Text segment —

W3C home > Mailing lists > Public > public-html@w3.org > December 2012

Re: HTML/XML TF Report glosses over Polyglot Markup (Was: Statement why the Polyglot doc should be informative)

From: Robin Berjon <robin@w3.org>
Date: Mon, 03 Dec 2012 11:56:05 +0100
Message-ID: <50BC8545.1040707@w3.org>
To: David Carlisle <davidc@nag.co.uk>
CC: public-html WG <public-html@w3.org>, www-tag@w3.org
On 03/12/2012 11:49 , David Carlisle wrote:
> On 03/12/2012 10:35, Robin Berjon wrote:
>> Case in point: we have a few large HTML datasets at hand which we
>> can use to look at how HTML is used in the wild. But for the most
>> part we tend to be limited to grepping, to some simple indexing, or
>> to parsing them all and applying some ad hoc rules to extract data
>> (which is slow). It would be sweet to be able to just load those
>> into a DB and run XQuery (or something like it) on them. If that
>> were possible, you'd get very fast, high octane analysis with
>> off-the-shelf software (a lot of it open source).

Your instructions — Reproduce the mailing list message above in full, word for word. The items that follow were drawn from a separate source.

Dataset content —
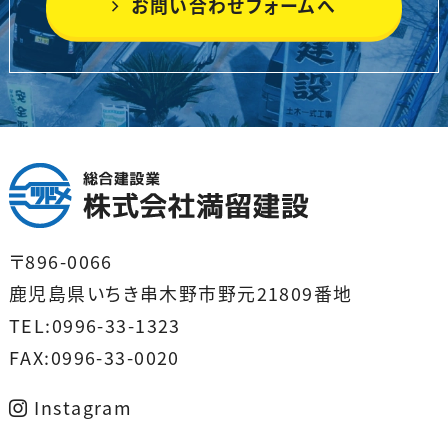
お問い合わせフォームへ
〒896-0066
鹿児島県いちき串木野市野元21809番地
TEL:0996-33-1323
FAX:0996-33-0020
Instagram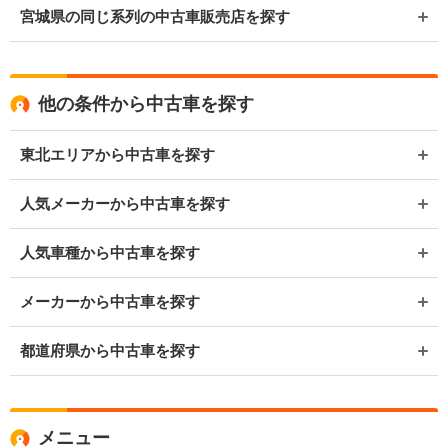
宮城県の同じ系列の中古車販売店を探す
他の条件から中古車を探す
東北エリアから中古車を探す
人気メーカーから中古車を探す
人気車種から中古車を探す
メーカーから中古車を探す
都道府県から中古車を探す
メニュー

Response for this exercise —
W3C home > Mailing lists > Public > public-html@w3.org > December 2012

Re: HTML/XML TF Report glosses over Polyglot Markup (Was: Statement why the Polyglot doc should be informative)

From: Robin Berjon <robin@w3.org>
Date: Mon, 03 Dec 2012 11:56:05 +0100
Message-ID: <50BC8545.1040707@w3.org>
To: David Carlisle <davidc@nag.co.uk>
CC: public-html WG <public-html@w3.org>, www-tag@w3.org
On 03/12/2012 11:49 , David Carlisle wrote:
> On 03/12/2012 10:35, Robin Berjon wrote:
>> Case in point: we have a few large HTML datasets at hand which we
>> can use to look at how HTML is used in the wild. But for the most
>> part we tend to be limited to grepping, to some simple indexing, or
>> to parsing them all and applying some ad hoc rules to extract data
>> (which is slow). It would be sweet to be able to just load those
>> into a DB and run XQuery (or something like it) on them. If that
>> were possible, you'd get very fast, high octane analysis with
>> off-the-shelf software (a lot of it open source).